● **Texte étudié**:
__________________________________________________
La thèse de l’appelante

 

[17]        L’appelante soutient qu’elle a déclaré la totalité des revenus qu’elle a gagnés pendant les années d’imposition en cause et que les sommes qu’elle a déclarées correspondaient à ses revenus véritables. Elle ne travaillait tout simplement pas pendant la plus grande partie des années d’imposition 2003 et 2004. Elle soutient que M. Garfield payait tous ses frais de subsistance pendant la période en cause et que c’est ainsi qu’elle a pu s’en sortir.

 

[18]        Elle a déclaré la totalité de ses revenus, elle n’a jamais dissimulé de revenus et elle a payé tous les impôts qu’elle devait. Par conséquent, les présents appels devraient être accueillis et l’avis de cotisation établi à son égard pour l’année d’imposition 2003 et l’avis de nouvelle cotisation établi à son égard pour l’année d’imposition 2004 devraient être annulés.
__________________________________________________
● **Actions à réaliser**:
A) Reproduisez à l'identique le passage du texte sur la thèse de l'appelante qui commence à « La thèse de » et se termine à « devraient être annulés. ».
B) Rédigez la suite du texte sur la thèse de l'appelante, à partir de sa dernière phrase.
La liste constitue un matériau distinct du texte étudié.

(Données de repères squelettiques)
__________________________________________________
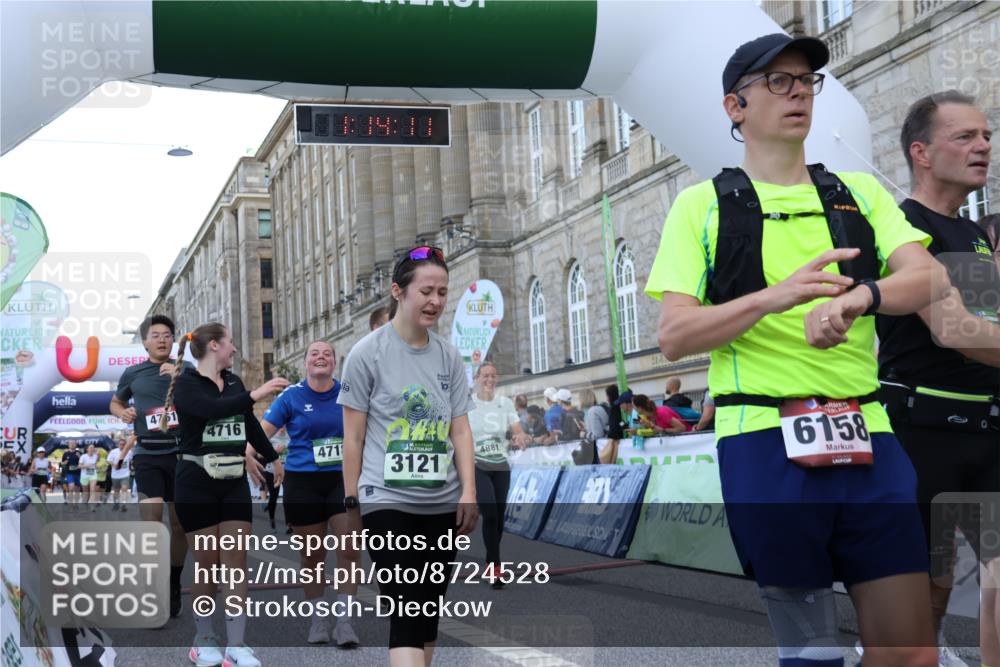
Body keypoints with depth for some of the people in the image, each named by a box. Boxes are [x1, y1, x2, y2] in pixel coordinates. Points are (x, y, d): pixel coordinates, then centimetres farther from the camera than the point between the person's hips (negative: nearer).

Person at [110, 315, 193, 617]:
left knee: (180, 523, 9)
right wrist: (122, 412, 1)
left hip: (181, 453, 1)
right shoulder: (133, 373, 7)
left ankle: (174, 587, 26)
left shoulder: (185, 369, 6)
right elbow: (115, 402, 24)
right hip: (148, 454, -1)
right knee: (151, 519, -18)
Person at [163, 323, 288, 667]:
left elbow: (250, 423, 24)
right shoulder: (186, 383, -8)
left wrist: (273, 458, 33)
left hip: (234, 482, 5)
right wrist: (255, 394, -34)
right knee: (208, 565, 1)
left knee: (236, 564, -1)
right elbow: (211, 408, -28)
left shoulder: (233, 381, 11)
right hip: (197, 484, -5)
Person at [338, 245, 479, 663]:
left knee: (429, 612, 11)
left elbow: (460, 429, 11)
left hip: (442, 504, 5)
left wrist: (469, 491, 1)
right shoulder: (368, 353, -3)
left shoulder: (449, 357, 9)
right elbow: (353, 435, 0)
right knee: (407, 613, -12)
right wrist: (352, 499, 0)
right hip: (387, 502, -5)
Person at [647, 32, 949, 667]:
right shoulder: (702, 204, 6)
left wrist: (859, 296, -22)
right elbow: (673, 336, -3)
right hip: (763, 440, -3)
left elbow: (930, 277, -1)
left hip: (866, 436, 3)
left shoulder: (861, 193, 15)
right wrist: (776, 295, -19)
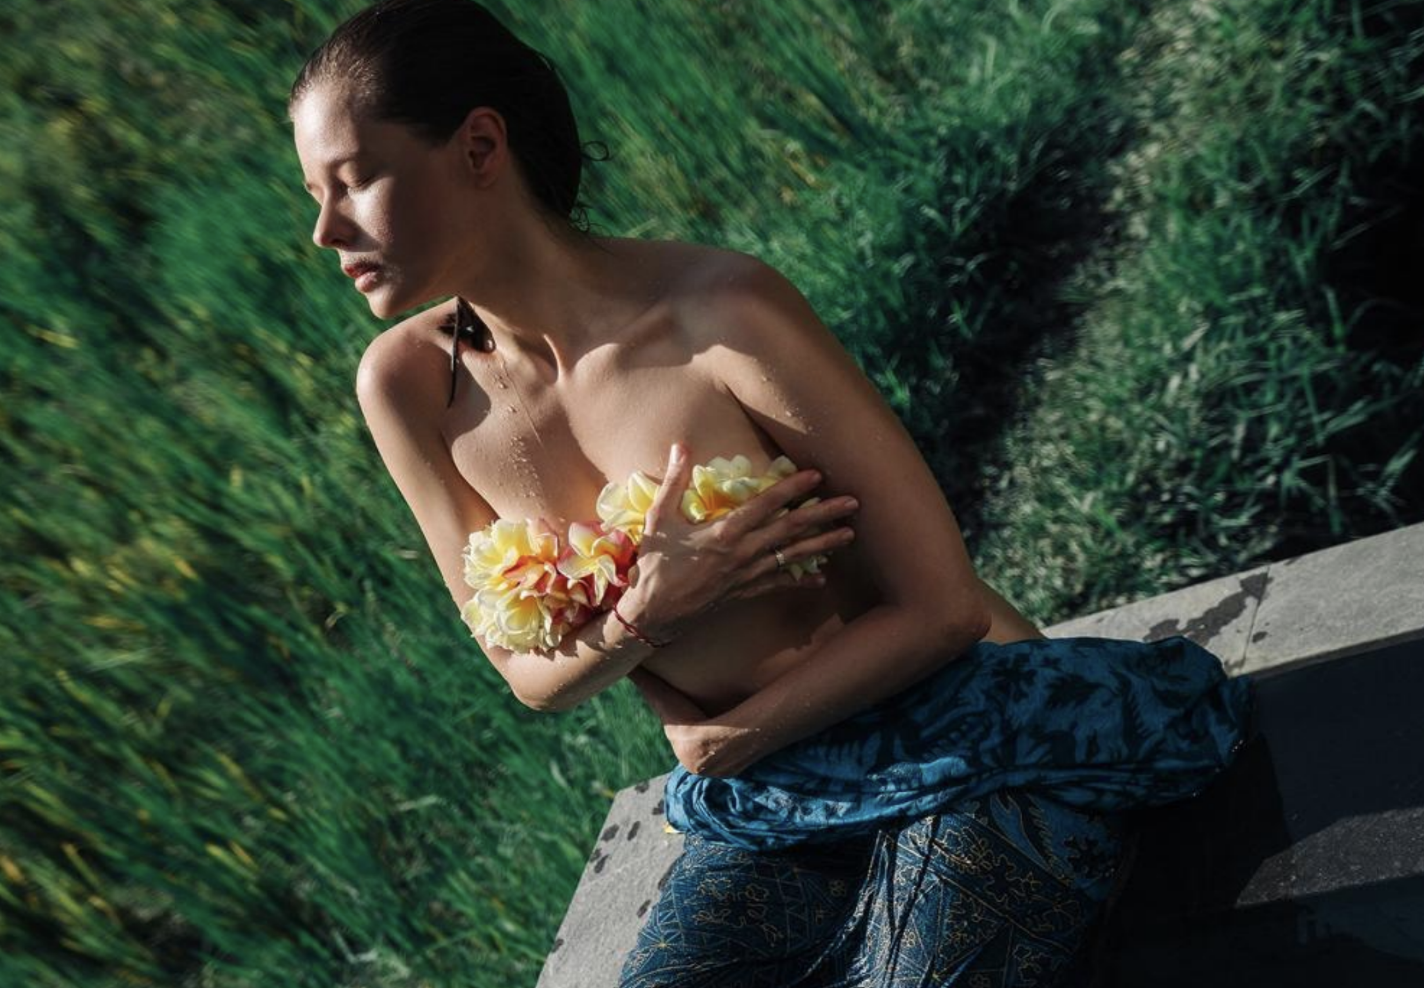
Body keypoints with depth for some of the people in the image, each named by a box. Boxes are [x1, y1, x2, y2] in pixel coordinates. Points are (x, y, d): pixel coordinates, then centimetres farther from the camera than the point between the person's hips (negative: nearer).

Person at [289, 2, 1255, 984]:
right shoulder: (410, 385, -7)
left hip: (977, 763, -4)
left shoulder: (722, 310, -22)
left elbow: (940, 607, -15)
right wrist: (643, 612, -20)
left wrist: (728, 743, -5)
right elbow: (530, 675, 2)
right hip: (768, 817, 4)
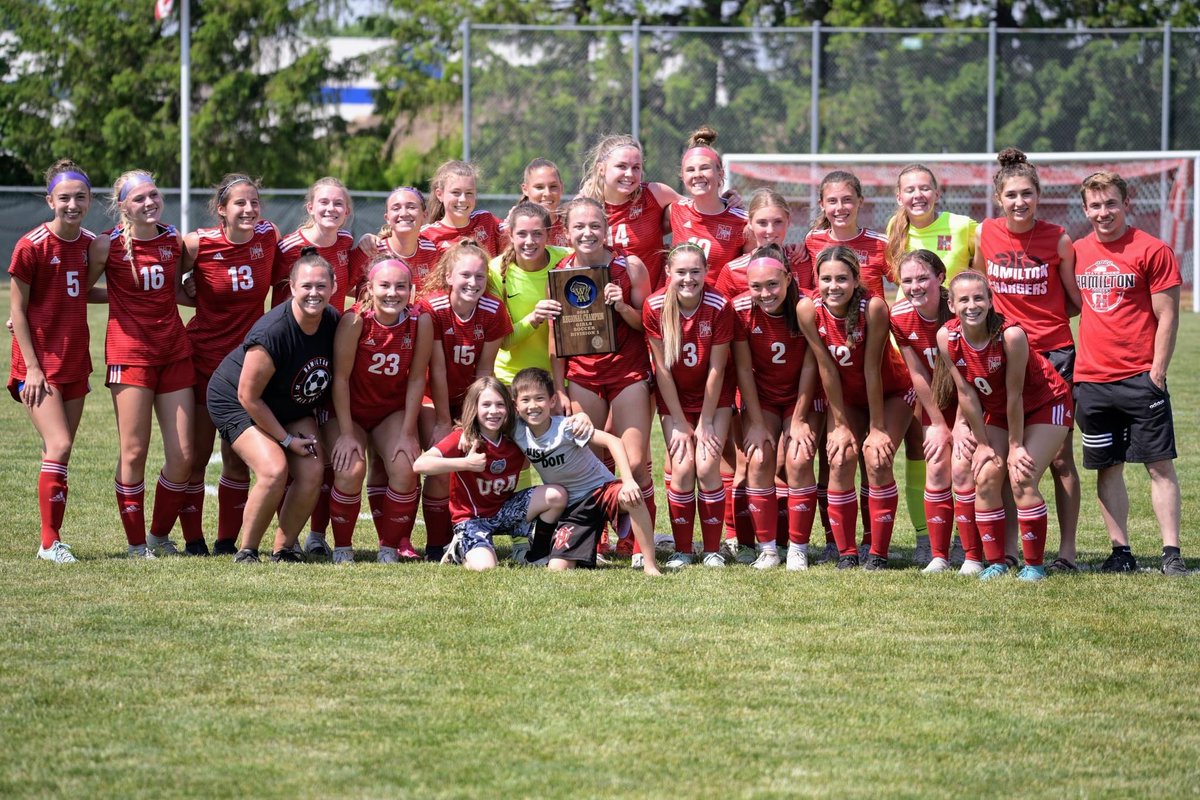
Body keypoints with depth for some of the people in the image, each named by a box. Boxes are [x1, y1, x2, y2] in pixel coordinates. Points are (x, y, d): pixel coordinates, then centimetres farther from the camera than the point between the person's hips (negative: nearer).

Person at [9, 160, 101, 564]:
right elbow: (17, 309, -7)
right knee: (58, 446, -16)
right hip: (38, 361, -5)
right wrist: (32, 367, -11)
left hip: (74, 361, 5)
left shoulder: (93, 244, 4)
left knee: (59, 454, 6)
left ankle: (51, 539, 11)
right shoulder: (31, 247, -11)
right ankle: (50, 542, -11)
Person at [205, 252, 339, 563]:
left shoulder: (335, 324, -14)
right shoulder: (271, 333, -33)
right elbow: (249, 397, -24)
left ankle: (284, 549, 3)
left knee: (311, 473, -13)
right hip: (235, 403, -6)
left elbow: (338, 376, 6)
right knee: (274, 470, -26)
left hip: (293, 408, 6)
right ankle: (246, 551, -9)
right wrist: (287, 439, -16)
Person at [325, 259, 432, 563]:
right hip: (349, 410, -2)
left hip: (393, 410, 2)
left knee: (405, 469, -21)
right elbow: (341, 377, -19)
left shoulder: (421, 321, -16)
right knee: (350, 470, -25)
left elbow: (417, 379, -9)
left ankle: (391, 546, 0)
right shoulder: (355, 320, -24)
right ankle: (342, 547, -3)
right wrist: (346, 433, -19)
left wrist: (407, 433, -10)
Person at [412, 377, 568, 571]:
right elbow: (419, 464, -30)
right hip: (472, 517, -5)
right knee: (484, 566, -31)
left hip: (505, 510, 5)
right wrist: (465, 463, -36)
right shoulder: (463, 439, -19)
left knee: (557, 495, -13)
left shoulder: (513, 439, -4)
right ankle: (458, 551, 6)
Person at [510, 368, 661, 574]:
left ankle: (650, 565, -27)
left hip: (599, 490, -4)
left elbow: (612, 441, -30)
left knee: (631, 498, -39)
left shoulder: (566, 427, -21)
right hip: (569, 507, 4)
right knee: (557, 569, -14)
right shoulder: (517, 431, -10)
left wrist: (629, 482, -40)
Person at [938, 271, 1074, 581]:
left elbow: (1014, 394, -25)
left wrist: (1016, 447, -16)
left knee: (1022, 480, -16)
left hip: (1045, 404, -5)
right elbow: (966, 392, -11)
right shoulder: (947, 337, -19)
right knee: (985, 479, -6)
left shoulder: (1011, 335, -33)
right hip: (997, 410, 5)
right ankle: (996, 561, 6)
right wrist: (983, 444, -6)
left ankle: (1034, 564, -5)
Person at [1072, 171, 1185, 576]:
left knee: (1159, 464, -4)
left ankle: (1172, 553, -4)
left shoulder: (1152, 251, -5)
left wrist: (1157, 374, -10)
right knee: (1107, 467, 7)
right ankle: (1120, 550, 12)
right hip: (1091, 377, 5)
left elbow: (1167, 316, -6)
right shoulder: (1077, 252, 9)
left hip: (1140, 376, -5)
__________________________________________________
● **Résultats successifs**:
A)
La thèse de l’appelante

 

[17]        L’appelante soutient qu’elle a déclaré la totalité des revenus qu’elle a gagnés pendant les années d’imposition en cause et que les sommes qu’elle a déclarées correspondaient à ses revenus véritables. Elle ne travaillait tout simplement pas pendant la plus grande partie des années d’imposition 2003 et 2004. Elle soutient que M. Garfield payait tous ses frais de subsistance pendant la période en cause et que c’est ainsi qu’elle a pu s’en sortir.

 

[18]        Elle a déclaré la totalité de ses revenus, elle n’a jamais dissimulé de revenus et elle a payé tous les impôts qu’elle devait. Par conséquent, les présents appels devraient être accueillis et l’avis de cotisation établi à son égard pour l’année d’imposition 2003 et l’avis de nouvelle cotisation établi à son égard pour l’année d’imposition 2004 devraient être annulés.

B)
La thèse de l’intimée

 

[19]        L’intimée fait valoir que l’appelante s’est montrée bien peu coopérative tout au long de cette saga. L’appelante a fourni si peu de renseignements que le ministre a dû avoir recours à une méthode différente, celle de l’analyse des flux de trésorerie, pour arriver à une estimation des revenus de l’appelante pour les années d’imposition en cause. Les cotisations fondées sur cette analyse sont présumées valides, et il incombe à l’appelante de démontrer que ce n’est pas le cas. L’issue des présents appels dépend d’une question de crédibilité, et la crédibilité tant de l’appelante que de M. Garfield est très douteuse. Les simples affirmations de l’appelante selon lesquelles M. Garfield payait tous ses frais de subsistance ne suffisent pas, en elles‑mêmes, à réfuter les fondements sur lesquels le ministre a établi les cotisations en cause. Par conséquent, les présents appels devraient être rejetés.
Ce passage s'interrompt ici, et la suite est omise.